Leveraging Past Knowledge With Scanning Technology
For the DHCD contract, Didlake leveraged Hightower’s significant background in microfilm to secure and perform the work. In the mid-1980s, Hightower oversaw the growth of a microfilm business at a rehabilitation organization. That organization was absorbed by Didlake in 1990 and Didlake discontinued microfilm services in 2002.
“For 17 years, I produced a whole lot of microfilm and microfiche. I know it’s all out there and I know folks who are mandated to keep it. It’s a lot harder to find the equipment needed to be able to read and legibly reproduce the old-fashioned way. When we did the site visit at DHCD, I recognized the vendor label on the machine and realized it was a company I had worked with years earlier and that had since gone out of business. As the world moves further into the digital arena, there is going to be a greater need to digitize. I think it’s a very viable business.”

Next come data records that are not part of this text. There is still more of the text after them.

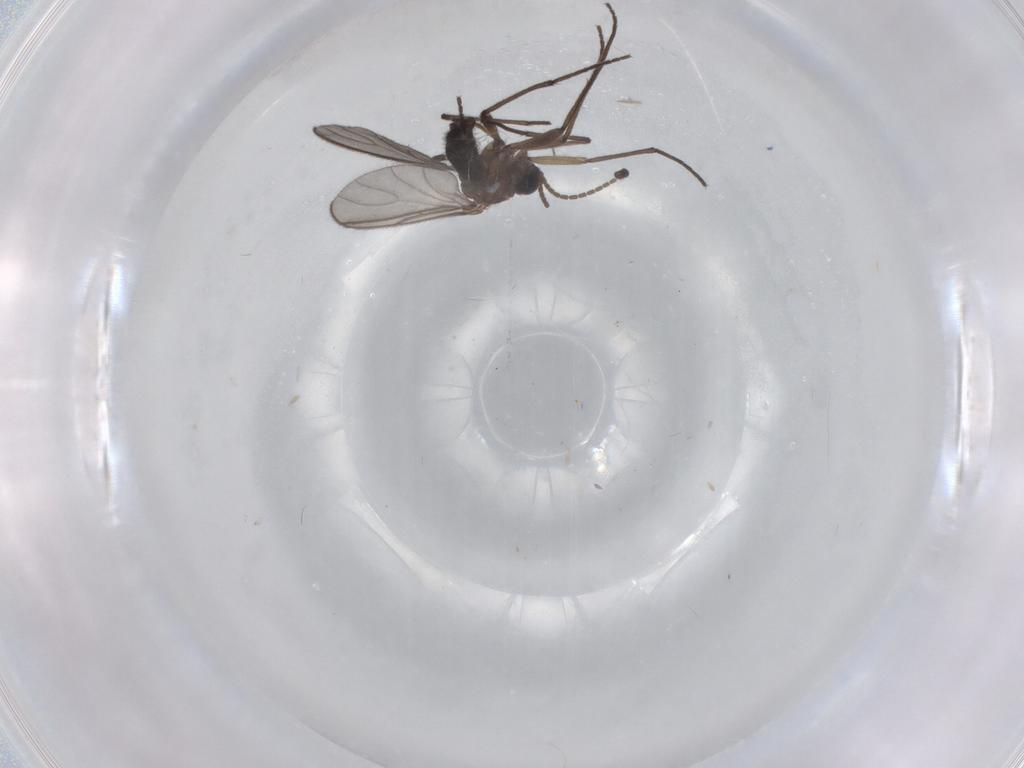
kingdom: Animalia
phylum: Arthropoda
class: Insecta
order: Diptera
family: Sciaridae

“People also are realizing it is much safer to store records digitally because hard copy files can degrade, get destroyed or easily misfiled,” Spencer added. “At Didlake, we pride ourselves on ensuring we have the subject matter expertise in place for every business line we support. Digital document imaging gave us the opportunity to build on the work that we started 30 years ago and we’ve continued to strengthen and expand our capabilities since we started down this path seven years ago.”
National Archives and Records Administration (NARA) Compliant Imaging
Hightower and Spencer also see a lot of growth potential in the federal arena, in part due to the National Archives and Records Administration (NARA) mandate for agencies to transition their business processes and record keeping to a fully electronic environment by Dec. 31, 2022. With the goal of growing the federal side of the business, in 2019, Hightower and Spencer achieved certification as NARA federal records managers. The program involved completing six courses over a year-and-a-half. The courses ranged from two to three days and each included a mandatory test.
“It was a long process, but I think it was well worth it in the end. It’s a lot easier to approach government agencies if we can speak the language and understand their compliance requirements,” Hightower said.
“While the NARA initiative is increasing demand for document management services in the federal arena, the growing need for secure and remote access to files is opening doors with all kinds of customers,” Spencer said. “As the Director of Business Development, I’m looking for opportunities in high-demand services that are a good fit for the individuals we’re supporting and offer career growth opportunities. We found all of that in document imaging.”